Friday, December 18, 2009

No Rough Drafts

I never write a "rough draft." Nor would I ever show anything to another human being that was a rough draft. The term I use is "penultimate draft." In other words, it's not final yet, but next-to-final.

I have basically four categories. Notes, which can be in any form and have no style to speak of. They might not even be complete sentences.

Next, prose per se. I usually use three asterisks *** to separate what I've written in prose at the beginning of a chapter and the mere notes at the end. The hardest part of writing is pushing forward and creating prose out of mere notes.

Thirdly, penultimate prose: every sentence has been written over several times.

Finally, final prose, such as that which would occur in the publication itself.

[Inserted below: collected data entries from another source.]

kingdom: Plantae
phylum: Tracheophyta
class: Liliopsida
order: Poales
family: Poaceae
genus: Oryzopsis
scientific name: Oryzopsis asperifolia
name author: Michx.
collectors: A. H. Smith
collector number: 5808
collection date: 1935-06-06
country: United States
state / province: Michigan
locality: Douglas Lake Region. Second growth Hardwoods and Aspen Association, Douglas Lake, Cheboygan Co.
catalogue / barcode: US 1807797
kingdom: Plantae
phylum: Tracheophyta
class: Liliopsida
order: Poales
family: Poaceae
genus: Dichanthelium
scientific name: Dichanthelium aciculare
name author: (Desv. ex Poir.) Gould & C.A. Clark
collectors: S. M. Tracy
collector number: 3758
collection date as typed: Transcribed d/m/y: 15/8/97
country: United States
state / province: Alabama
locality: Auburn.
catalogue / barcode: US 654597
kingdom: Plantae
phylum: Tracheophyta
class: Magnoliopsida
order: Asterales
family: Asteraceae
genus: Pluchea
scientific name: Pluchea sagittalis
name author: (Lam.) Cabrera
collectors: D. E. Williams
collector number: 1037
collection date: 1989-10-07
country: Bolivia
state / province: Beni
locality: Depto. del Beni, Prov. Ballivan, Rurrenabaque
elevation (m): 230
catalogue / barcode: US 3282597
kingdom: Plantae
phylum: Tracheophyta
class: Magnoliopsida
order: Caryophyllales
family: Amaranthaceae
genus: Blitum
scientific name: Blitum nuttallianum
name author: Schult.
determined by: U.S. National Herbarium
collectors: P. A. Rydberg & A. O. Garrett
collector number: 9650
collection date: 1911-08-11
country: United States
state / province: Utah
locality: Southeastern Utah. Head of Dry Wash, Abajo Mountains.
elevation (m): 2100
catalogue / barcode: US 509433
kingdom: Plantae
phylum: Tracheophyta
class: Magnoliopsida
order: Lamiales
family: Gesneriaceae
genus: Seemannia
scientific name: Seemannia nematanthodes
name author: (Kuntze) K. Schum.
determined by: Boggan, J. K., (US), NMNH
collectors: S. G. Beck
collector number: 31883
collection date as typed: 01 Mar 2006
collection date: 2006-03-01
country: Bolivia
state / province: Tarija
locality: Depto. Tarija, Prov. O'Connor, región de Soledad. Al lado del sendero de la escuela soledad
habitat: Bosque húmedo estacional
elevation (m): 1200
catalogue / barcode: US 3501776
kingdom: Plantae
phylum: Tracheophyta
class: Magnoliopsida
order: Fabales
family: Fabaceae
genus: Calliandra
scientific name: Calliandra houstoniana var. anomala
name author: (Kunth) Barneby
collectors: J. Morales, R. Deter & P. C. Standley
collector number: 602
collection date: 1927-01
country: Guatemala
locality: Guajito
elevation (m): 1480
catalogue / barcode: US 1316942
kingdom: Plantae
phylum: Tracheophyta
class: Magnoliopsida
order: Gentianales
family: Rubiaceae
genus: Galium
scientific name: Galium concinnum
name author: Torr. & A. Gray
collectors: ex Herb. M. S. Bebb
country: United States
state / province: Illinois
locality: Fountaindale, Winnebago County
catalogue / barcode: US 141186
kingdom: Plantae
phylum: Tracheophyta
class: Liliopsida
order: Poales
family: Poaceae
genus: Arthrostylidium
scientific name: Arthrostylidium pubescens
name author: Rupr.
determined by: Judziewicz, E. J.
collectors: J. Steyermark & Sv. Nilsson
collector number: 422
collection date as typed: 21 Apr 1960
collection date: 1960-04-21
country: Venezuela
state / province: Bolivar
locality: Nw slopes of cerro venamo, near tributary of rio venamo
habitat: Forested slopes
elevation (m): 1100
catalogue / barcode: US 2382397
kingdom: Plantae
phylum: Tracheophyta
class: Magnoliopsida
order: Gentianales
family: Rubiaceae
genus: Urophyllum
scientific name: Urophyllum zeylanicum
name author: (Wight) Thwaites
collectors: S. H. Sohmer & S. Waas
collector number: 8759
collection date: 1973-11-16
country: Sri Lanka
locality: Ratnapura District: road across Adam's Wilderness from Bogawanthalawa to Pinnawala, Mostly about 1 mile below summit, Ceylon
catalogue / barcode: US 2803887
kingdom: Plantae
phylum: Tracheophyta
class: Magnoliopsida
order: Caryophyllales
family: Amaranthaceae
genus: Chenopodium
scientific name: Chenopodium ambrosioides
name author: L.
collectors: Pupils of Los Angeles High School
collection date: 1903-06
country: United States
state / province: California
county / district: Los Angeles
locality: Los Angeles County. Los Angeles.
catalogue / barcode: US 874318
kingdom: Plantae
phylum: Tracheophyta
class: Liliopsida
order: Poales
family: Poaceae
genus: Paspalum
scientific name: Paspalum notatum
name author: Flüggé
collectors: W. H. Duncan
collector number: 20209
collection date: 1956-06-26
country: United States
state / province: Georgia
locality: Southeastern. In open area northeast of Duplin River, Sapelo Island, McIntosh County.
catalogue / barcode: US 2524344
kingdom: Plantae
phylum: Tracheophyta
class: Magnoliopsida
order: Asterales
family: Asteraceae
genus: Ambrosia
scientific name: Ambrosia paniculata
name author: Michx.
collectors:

Every sentence is more or less fine tuned.

I would only show writing at the third stage to anyone else, because it would be an insult to them and would show me not at my best. If you want help with your work, get it to a presentable stage first, so that the help can take place at a higher level. Oftentimes the feedback descends to the level of the work itself. In other words, if there are a lot of distracting stylistic tics, the reader will focus on those rather than on the ideas.

1 comment:

Andrew Shields said...

And when you do show it to someone, don't prejudge them by saying, "It's pretty rough." Give them a chance to come up with their own response.